When the scale is the ultimate arbitrator of your value and self-worth it is not just harmful, it is trauma. I call it Scale Trauma. And we need to start talking about it. Especially within the context of eating disorder recovery, where patients are experiencing treatment sanctioned scale trauma on a regular basis.

Scale trauma is the eruption of stress and anxiety that occurs before, during and/or after stepping on a scale. The stress and anxiety can be so consuming it overwhelms one’s ability to cope.

For the thirty million individuals in America battling eating disorder thoughts and/or behaviors, stepping on a scale can cause overwhelming physical and mental stress, anxiety and depression. The ACT of stepping on the scale is the trauma. Knowing the number (number trauma) is a separate trauma akin to pouring kerosene onto an already raging fire of eating disorder thoughts. I distinguish between the two because there seems to be an unspoken fallacy amongst the eating disorder recovery community that “blind weigh-ins,” where the person on the scale doesn’t see the number, are benign.

In eating disorder recovery, stepping on a scale is never benign.

During the many years I suffered with an eating disorder and struggled with recovery, knowing I had to step on the scale when I went to the doctor was intolerably stressful. For days and/or weeks leading up to the appointment, my anxiety would turn into a hurricane of eating disorder thoughts and behaviors as I stressed about what the scale might reveal. To be clear, I almost never knew the actual number because my weigh-ins were “blind.”

But “blind weigh-ins” were rarely blind. Either the number slipped out or the doctor’s mood and behavior indicated what the scale said about me. Most of my primary care physicians let the number slip out in one way or another. The only thing I thought about during and after the visit was my weight gain or weight loss.

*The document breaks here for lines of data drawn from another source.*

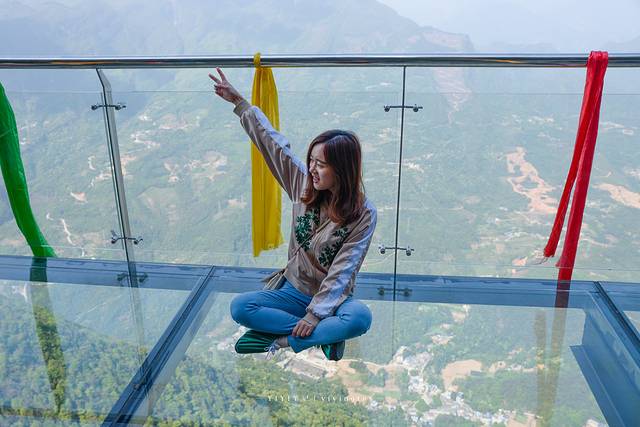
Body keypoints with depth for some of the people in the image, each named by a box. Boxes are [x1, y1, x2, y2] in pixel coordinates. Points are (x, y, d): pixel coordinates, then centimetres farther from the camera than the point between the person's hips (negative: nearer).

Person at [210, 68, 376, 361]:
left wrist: (314, 314, -23)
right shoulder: (304, 185, -5)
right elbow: (271, 142, -3)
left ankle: (283, 342, -23)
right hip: (295, 290, 4)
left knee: (360, 317, -36)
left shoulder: (364, 214, -17)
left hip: (332, 298, -3)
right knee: (239, 307, -20)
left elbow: (342, 272, -20)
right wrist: (239, 102, -2)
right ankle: (323, 335, -17)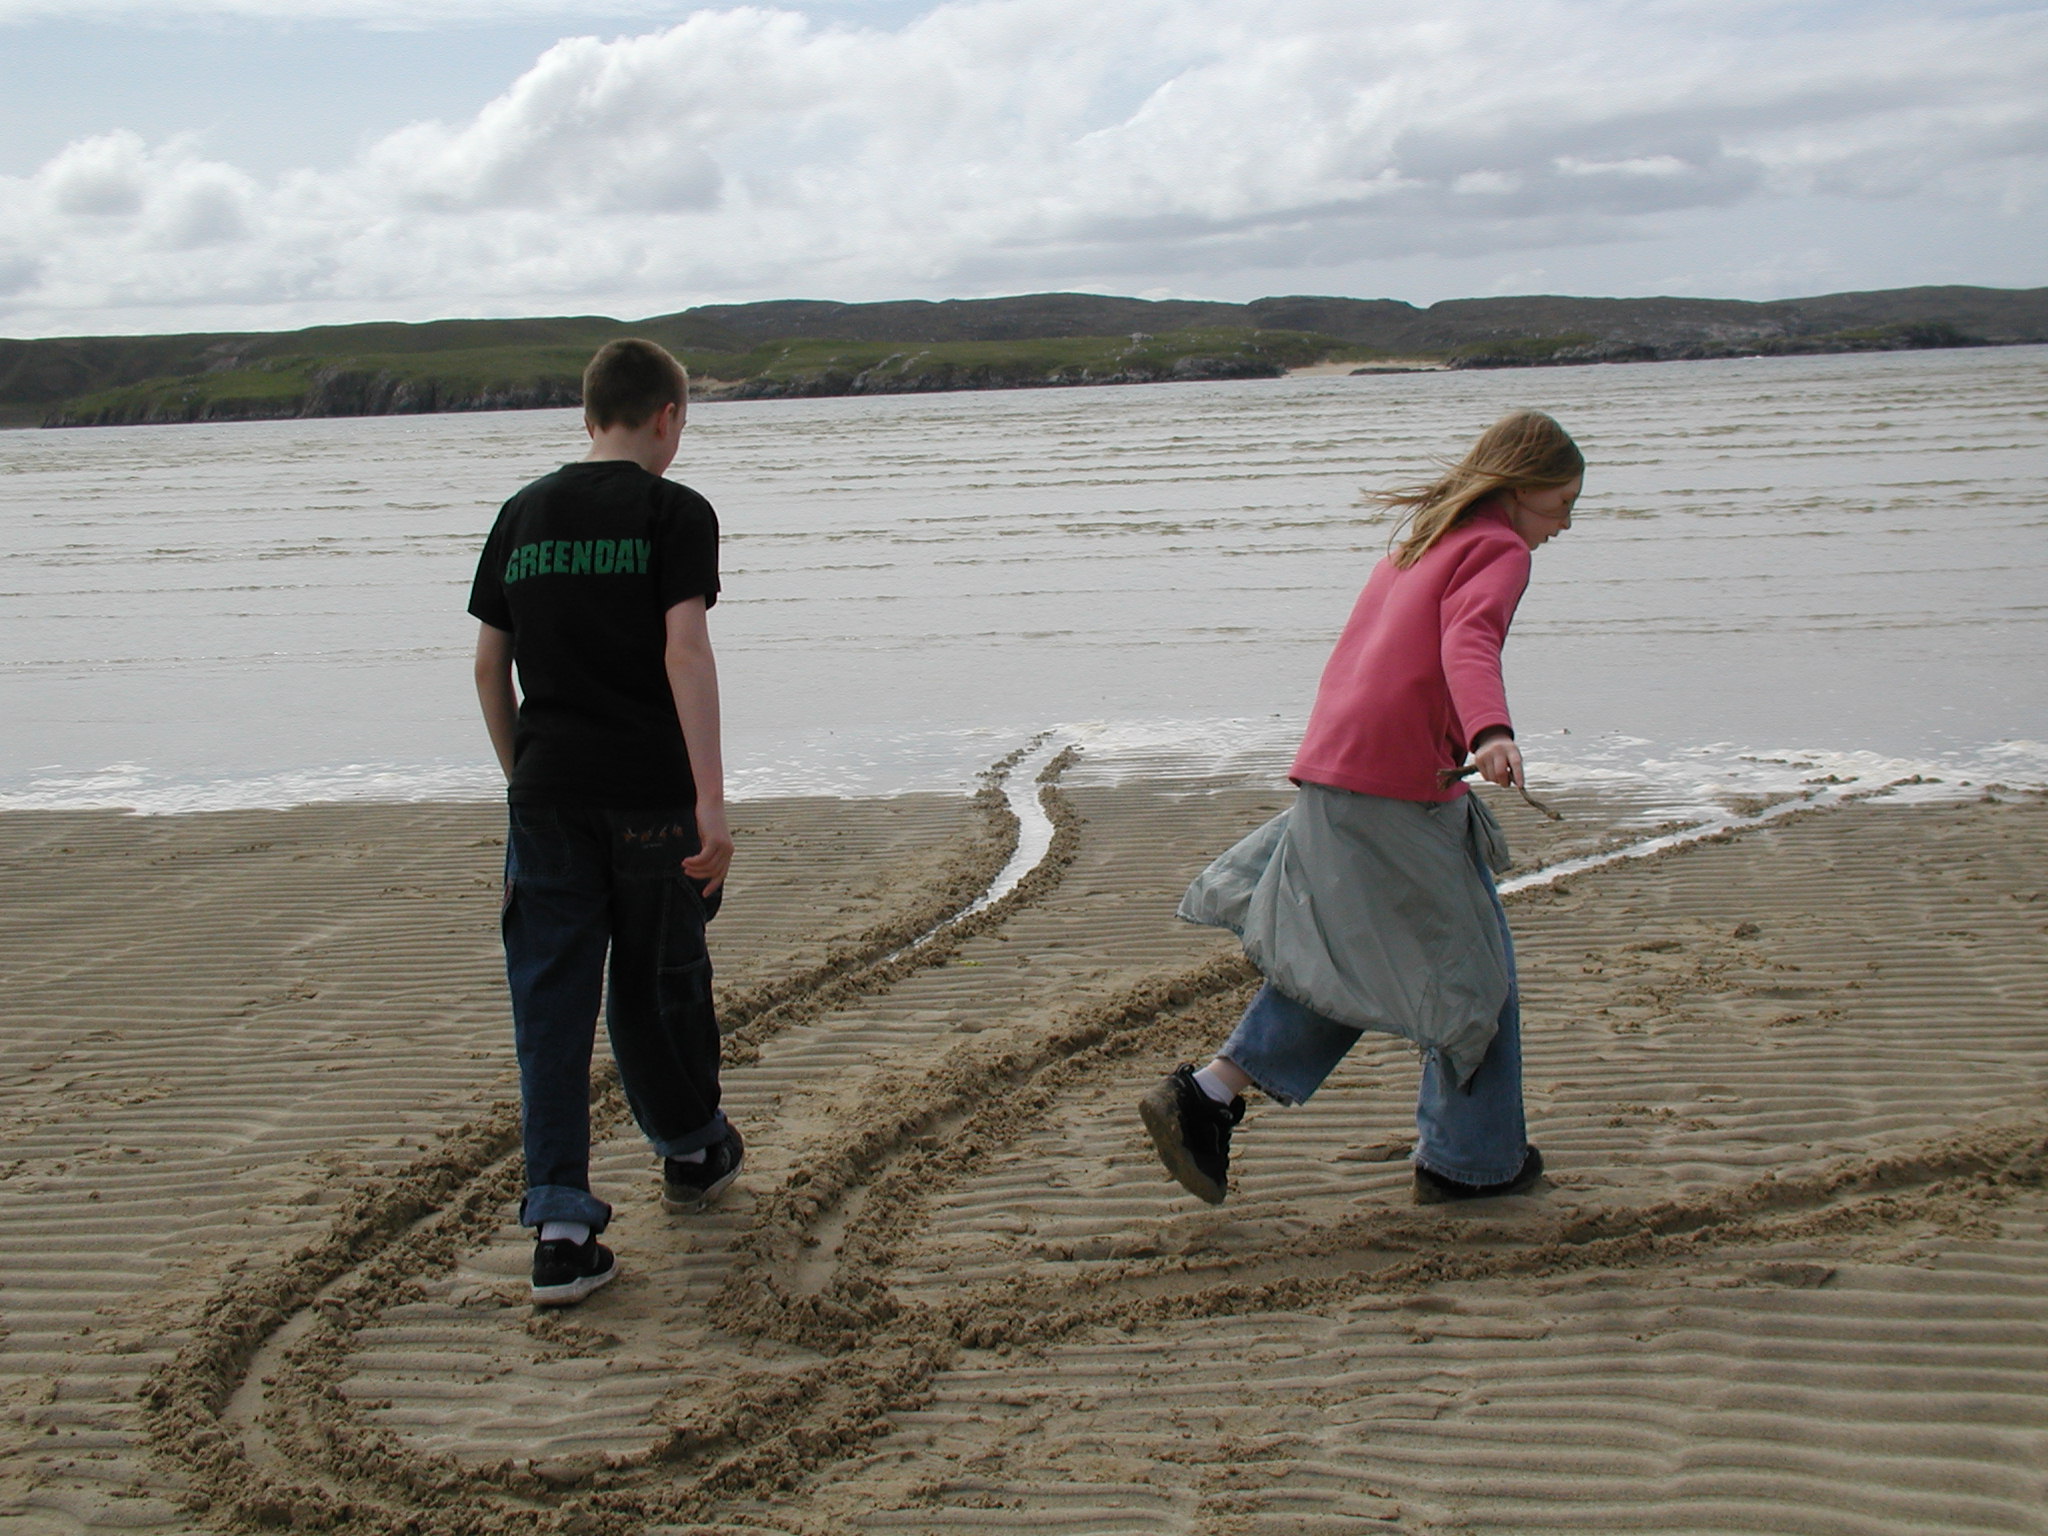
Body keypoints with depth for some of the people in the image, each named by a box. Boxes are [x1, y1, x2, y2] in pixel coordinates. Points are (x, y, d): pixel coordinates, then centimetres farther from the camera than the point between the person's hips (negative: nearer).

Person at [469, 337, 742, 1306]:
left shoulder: (522, 516, 10)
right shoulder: (674, 512, -3)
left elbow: (489, 663, 11)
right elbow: (685, 651, -15)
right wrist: (711, 800, -19)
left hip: (546, 791, 3)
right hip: (649, 793, -3)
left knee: (550, 1002, 3)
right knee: (659, 979, 15)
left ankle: (560, 1227, 0)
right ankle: (692, 1151, 36)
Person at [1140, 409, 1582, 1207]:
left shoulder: (1419, 543, 22)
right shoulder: (1498, 551, -4)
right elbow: (1469, 642, -24)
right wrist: (1493, 735, -41)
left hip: (1330, 768, 8)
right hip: (1402, 783, -8)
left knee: (1342, 958, 17)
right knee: (1469, 960, 7)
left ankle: (1206, 1097, 6)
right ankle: (1470, 1160, 18)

The number didn’t usually slip out with my recovery providers, but I always knew if my weight was up (my doc was so proud of me and super positive) or down (my doc seemed distant and didn’t trust me). Whatever the number, I knew that number defined me in that moment. Whether it was a therapist or nutritionist, he or she used that number to determine if I was complying or not complying with treatment. The underlying distrust between us was palpable and completely antithetical to recovery. Rather than focus on the feelings and emotions triggering my eating disorder thoughts and behaviors, we were both distracted by my weight.

Scale trauma is real and we cannot afford to ignore its negative impact on eating disorder recovery.

There isn’t a doubt in my mind that one of the reasons I am Recovered today is because I wasn’t exposed to scale trauma during my recent recovery. I haven’t stepped on a scale in two and a half years. In fact, my therapist and I never used my physical appearance as a metric to track my progress (this was hard for me but important). The focus was on my thoughts and behaviors. I didn’t feel shame for having eating disorder thoughts and/or behaviors during recovery because I knew having them, confronting them, challenging them and diffusing them was part of recovery. She and I tracked my progress by how my thoughts, language and behavior evolved. Removing scale trauma had a positive impact on my recovery because it opened up space to heal.

This isn’t a call to action to remove all scales from eating disorder recovery (although wouldn’t that be awesome!) I recognize the use of scales in eating disorder recovery is deeply ingrained and even well-intentioned. This is a call to action to start talking about scale trauma. To acknowledge and address the negative impact of scale trauma in eating disorder recovery and start talking about other, less traumatic, metrics.